- **Exercise prompt**
Repeat the listing exactly. Do not carry over any pictures.

- **Recorded data**
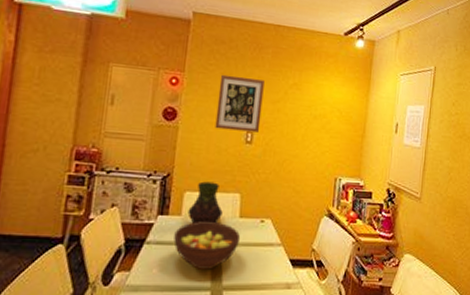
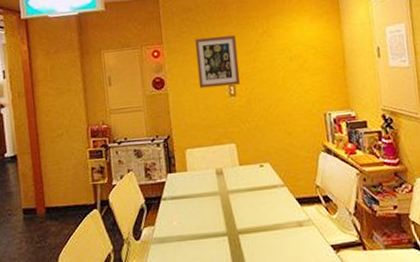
fruit bowl: present [174,222,241,270] -> none [185,172,245,218]
vase: present [187,181,223,224] -> none [192,136,223,177]

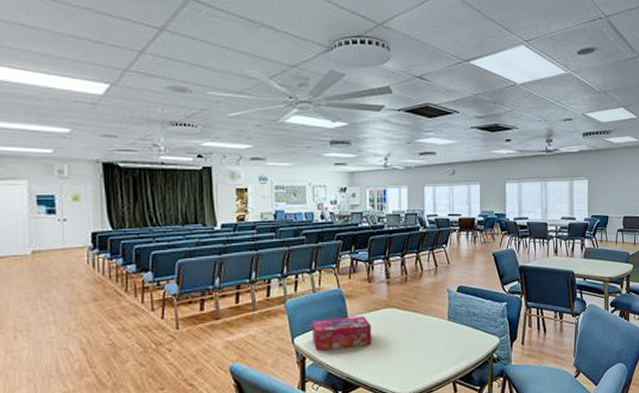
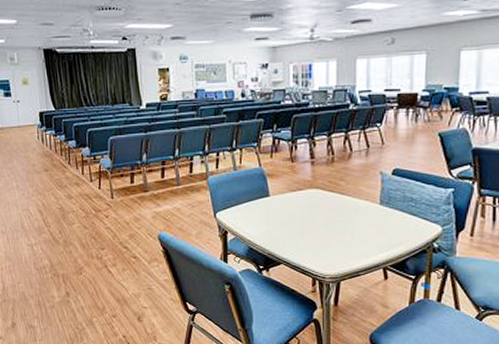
tissue box: present [313,316,372,351] -> none [234,196,295,226]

- **Result**
fruit bowl: present [174,222,241,270] -> none [185,172,245,218]
vase: present [187,181,223,224] -> none [192,136,223,177]

tissue box: present [313,316,372,351] -> none [234,196,295,226]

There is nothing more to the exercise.